Setiap penyebutan "filsafat fisika", "filsafat sejarah", atau bahkan "filsafat antropologi" hampir selalu berkaitan dengan filsafat dalam pengertian yang lebih sempit ini. Banyak filsuf telah mengisyaratkan penerimaan pembatasan ini pada pekerjaan mereka dengan memusatkan perhatian mereka pada bahasa sebagai media yang melaluinya masalah logis dapat diungkapkan. Ketika filsuf lain mengklaim bahwa mereka masih memiliki sesuatu yang substantif dan khas untuk dikatakan tentang kodrat manusia, karya mereka biasanya dikategorikan sebagai "antropologi filosofis", sehingga menghindari kebingungan yang mungkin ditimbulkan oleh penggunaan lama.

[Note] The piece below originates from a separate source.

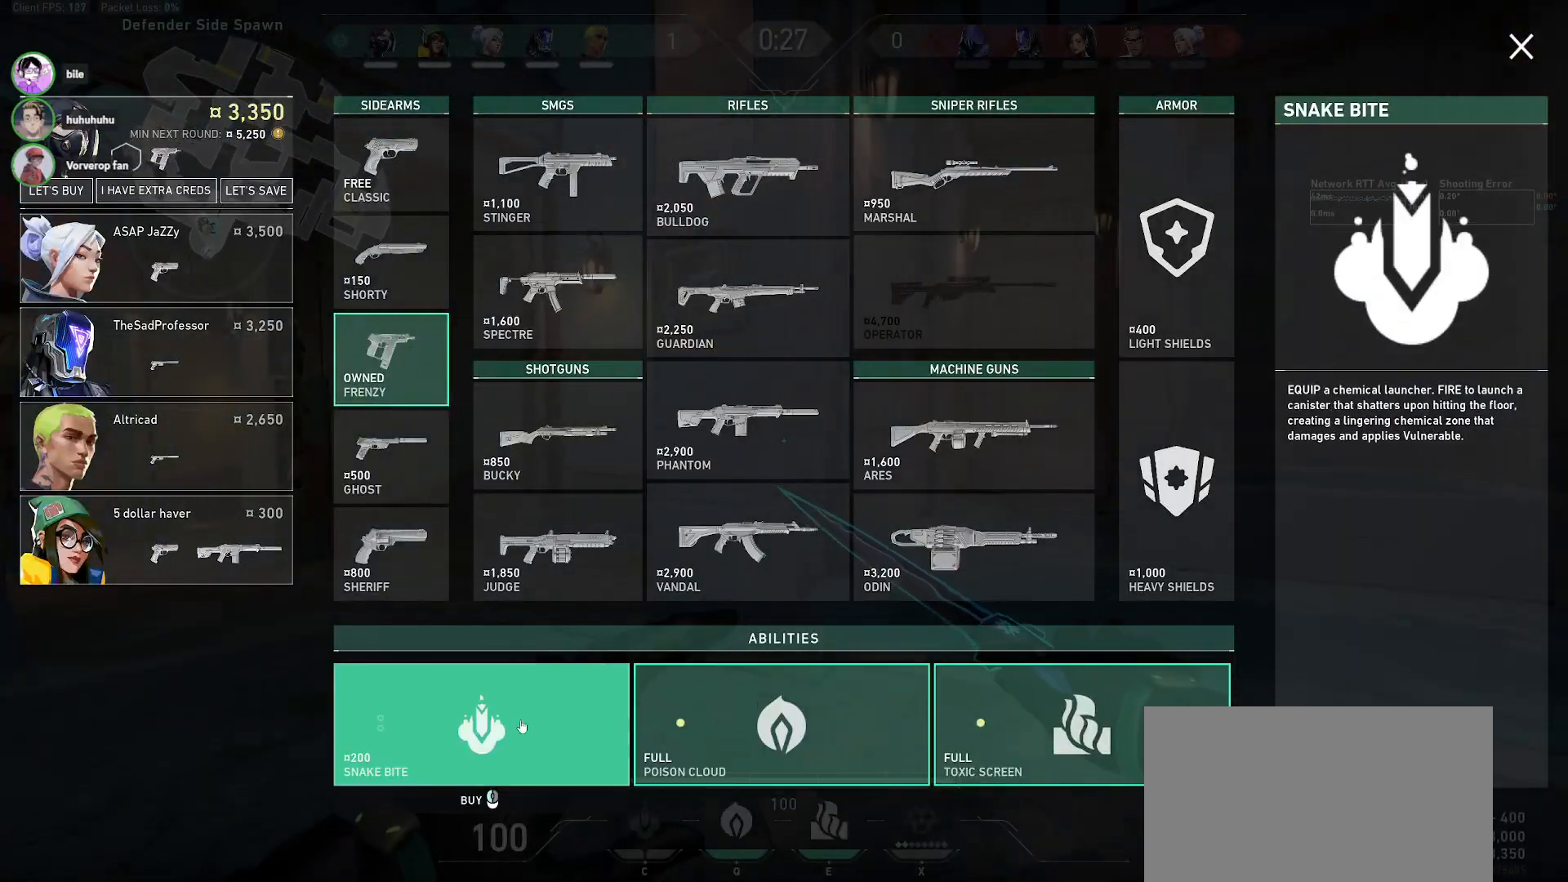
{"keys": ["a", "w"], "mouse": ["left"], "events": [[33, "mouse_left", "down"], [100, "mouse_left", "up"], [183, "mouse_left", "down"], [267, "mouse_left", "up"], [333, "mouse_left", "down"], [400, "mouse_left", "up"], [500, "mouse_left", "down"]]}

Istilah ini juga diterapkan pada catatan lama tentang sifat manusia oleh para filsuf yang karyanya mendahului perbedaan tersebut. Untuk tujuan diskusi ini, bagaimanapun, referensi utama dari istilah antropologi filosofis akan menjadi periode di mana ambiguitas ini berkembang.

Konsep "jiwa-pikiran"

Terlepas dari perubahan terminologis yang berkembang dari waktu ke waktu, filsuf yang telah mempertimbangkan pertanyaan tentang sifat manusia telah menunjukkan kontinuitas substansial dalam jenis masalah yang telah mereka pelajari. Baik dalam pendekatan lama maupun baru, fokus utama dari minat filosofis telah menjadi ciri sifat manusia yang telah lama menjadi pusat pemahaman diri. Secara sederhana, ini adalah pengakuan bahwa manusia memiliki pikiran — atau, dalam bahasa yang lebih tradisional, jiwa. Jauh sebelum sejarah yang tercatat, jiwa dipahami sebagai bagian dari sifat manusia yang memungkinkan kehidupan, gerak, dan perasaan. Setidaknya sejak abad ke-19 aktualitas jiwa telah diperdebatkan dengan hangat dalam filsafat Barat, biasanya atas nama sains,terutama karena fungsi-fungsi vital yang dulu dikaitkan dengannya secara bertahap dijelaskan oleh proses fisik dan fisiologis normal.

Tetapi meskipun para pembelanya tidak lagi menerapkan istilah tersebut secara luas, konsep jiwa tetap bertahan. Dalam filsafat itu telah secara progresif disempurnakan sampai-sampai diubah menjadi konsep pikiran sebagai bagian dari sifat manusia di mana kekuatan intelektual dan moral berada. Pada saat yang sama, banyak gagasan yang secara tradisional dikaitkan dengan jiwa — keabadian, misalnya — sebagian besar telah ditinggalkan oleh filsafat atau dialihkan ke agama. Namun, di antara publik yang lebih luas, kata jiwa bisa dibilang lebih akrab dan dipahami daripada pikiran , terutama sebagai ekspresi dari apa yang dipahami manusia sebagai "realitas batin" mereka. Oleh karena itu, untuk tujuan diskusi ini, kedua istilah tersebut akan digunakan dalam konteks yang sesuai dan, kadang-kadang, dalam bentuk gabungan, "pikiran-jiwa".